The problem =>
Continue the interview below about the music for THE MORTAL INSTRUMENTS, picking up after its last answer.

What size orchestra and choir did you utilize for the score, and did you use any specialist instruments or soloists?

– The orchestra and choir were about 90 pieces and I used all kinds of special instruments ranging from bass duduk to the viol, which actually plays a pretty big role in the score.

The soundtrack album will be issued on MILAN records shortly, have you been involved with the sequencing of the soundtrack and also what cues will be included etc?

Yes, I did the sequencing of it myself and decided to completely disregard the order of the cues in the film and simply make the most listenable album I could.

I have been lucky enough to hear just two cues from the score, CLARYS THEME which is very lush and romantic sounding and also THE CLAVES CURSE, which is certainly epic and full of drama in it’s sound and style, when you begin work on a score do you like to start with a central theme and build the remainder of the score around it, or do you begin with smaller cues firstly?

– My mantra is that there’s a big difference between writing music and writing cues.  I believe that for the cues to be built on a strong foundation you must have your themes and musical ideas worked out before scoring the picture.  Of course, that’s plan A and there are exceptions but I usually want to start that way.


At what stage of proceedings did you become involved on THE MORTAL INSTRUMENTS, and did the director Harald Zwart have a hands on attitude to the style of music and where it would be placed etc?

I came in quite late and had about 2 months to do the score which meant that there wasn’t much time to let ideas gestate.  Harald is the kind of director who loves music and he was very hands on which was great.

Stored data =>

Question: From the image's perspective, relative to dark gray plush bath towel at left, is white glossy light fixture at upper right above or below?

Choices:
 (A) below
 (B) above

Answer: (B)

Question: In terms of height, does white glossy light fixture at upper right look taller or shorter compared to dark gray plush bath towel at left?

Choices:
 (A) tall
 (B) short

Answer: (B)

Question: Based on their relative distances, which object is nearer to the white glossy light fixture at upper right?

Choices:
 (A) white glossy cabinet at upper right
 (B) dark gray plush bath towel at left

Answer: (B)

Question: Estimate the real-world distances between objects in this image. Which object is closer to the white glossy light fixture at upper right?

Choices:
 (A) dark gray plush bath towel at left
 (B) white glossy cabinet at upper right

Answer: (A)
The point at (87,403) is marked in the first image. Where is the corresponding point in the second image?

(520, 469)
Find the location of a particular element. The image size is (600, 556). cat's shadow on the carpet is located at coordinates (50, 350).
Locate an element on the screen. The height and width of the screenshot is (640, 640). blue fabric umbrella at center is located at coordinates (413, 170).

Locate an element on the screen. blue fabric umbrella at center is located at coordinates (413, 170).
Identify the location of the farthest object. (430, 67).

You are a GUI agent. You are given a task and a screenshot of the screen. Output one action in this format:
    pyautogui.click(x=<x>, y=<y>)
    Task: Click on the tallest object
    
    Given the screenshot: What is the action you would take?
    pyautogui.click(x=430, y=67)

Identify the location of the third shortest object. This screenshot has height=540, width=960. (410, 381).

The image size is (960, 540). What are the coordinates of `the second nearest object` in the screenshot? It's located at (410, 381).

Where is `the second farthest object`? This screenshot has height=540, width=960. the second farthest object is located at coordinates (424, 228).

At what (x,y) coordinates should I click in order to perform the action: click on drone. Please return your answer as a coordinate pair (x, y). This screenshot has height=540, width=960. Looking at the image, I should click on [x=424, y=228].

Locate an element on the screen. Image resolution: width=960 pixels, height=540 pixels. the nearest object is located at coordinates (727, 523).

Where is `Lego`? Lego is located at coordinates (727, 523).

Task output =>
You recorded the score at Abbey Road, do you have any personal preferences as to where a score is recorded and why, and how many sessions did it take to record the score?

There are great players and great places to record in both London and Los Angeles.  Abbey Road has a wonderfully rich history and very beautiful ambient acoustics which I thought would fit nicely for this score.  We recorded the score in two sets of sessions, the first one was four days and the second was three days.

Did you conduct the score and do you conduct all of your film scores, or are there some where you have used a conductor and supervised from the recording booth, likewise do you orchestrate your scores?

– I did conduct this score.  I have only recently started conducting and find that it’s something I enjoy very much.  I feel that there’s a different relationship with the musicians when you’re out there with them than in the recording booth.  That does have its advantages too though so I might go back and forth but at the moment I’m really enjoying conducting.  Orchestration is a bit different than it used to be because nowadays, at least the way I work, the music is mocked up so extensively that it’s almost fully orchestrated as it is being programmed.  Having said that, I worked with a brilliant orchestrator, Julian Kershaw, on this film and when he extracts my sketches into a written score it adds another level of quality to the music.


How many times do you like to watch a movie before you get a more or less fixed idea about what music you will write and where you think it would be best placed to serve the picture, obviously use MORTAL INSTRUMENTS as an example?

– I didn’t have a whole lot of time to watch the film before I got started!  I did watch it a few times to get familiar with it and get a feel for the tone but I more or less had to just jump in and start writing!  One thing I have learned though is that it’s very important to keep watching the film as a whole, or at least big chunks of it, as you’re scoring to get a good feel for the overall arch of the score.  In a way, be mindful of the both the forest and the trees.

As this is the first in a possible series of movies, do you think you will be involved with the other films if and when they are made?

– I certainly would love to be invited back!


The soundtrack compact disc will be released on Milan records on August 20th.